▶ _WHAT YOU ARE ASKED TO DO_: Repeat the records below exactly, leaving out every picture.

[Recorded data]
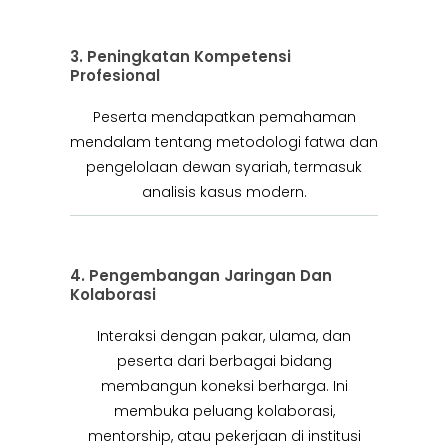
3. Peningkatan Kompetensi
Profesional
Peserta mendapatkan pemahaman
mendalam tentang metodologi fatwa dan
pengelolaan dewan syariah, termasuk
analisis kasus modern.
4. Pengembangan Jaringan Dan
Kolaborasi
Interaksi dengan pakar, ulama, dan
peserta dari berbagai bidang
membangun koneksi berharga. Ini
membuka peluang kolaborasi,
mentorship, atau pekerjaan di institusi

▶ _EXPECTED ANSWER_:
3. Peningkatan Kompetensi
Profesional
Peserta mendapatkan pemahaman
mendalam tentang metodologi fatwa dan
pengelolaan dewan syariah, termasuk
analisis kasus modern.
4. Pengembangan Jaringan Dan
Kolaborasi
Interaksi dengan pakar, ulama, dan
peserta dari berbagai bidang
membangun koneksi berharga. Ini
membuka peluang kolaborasi,
mentorship, atau pekerjaan di institusi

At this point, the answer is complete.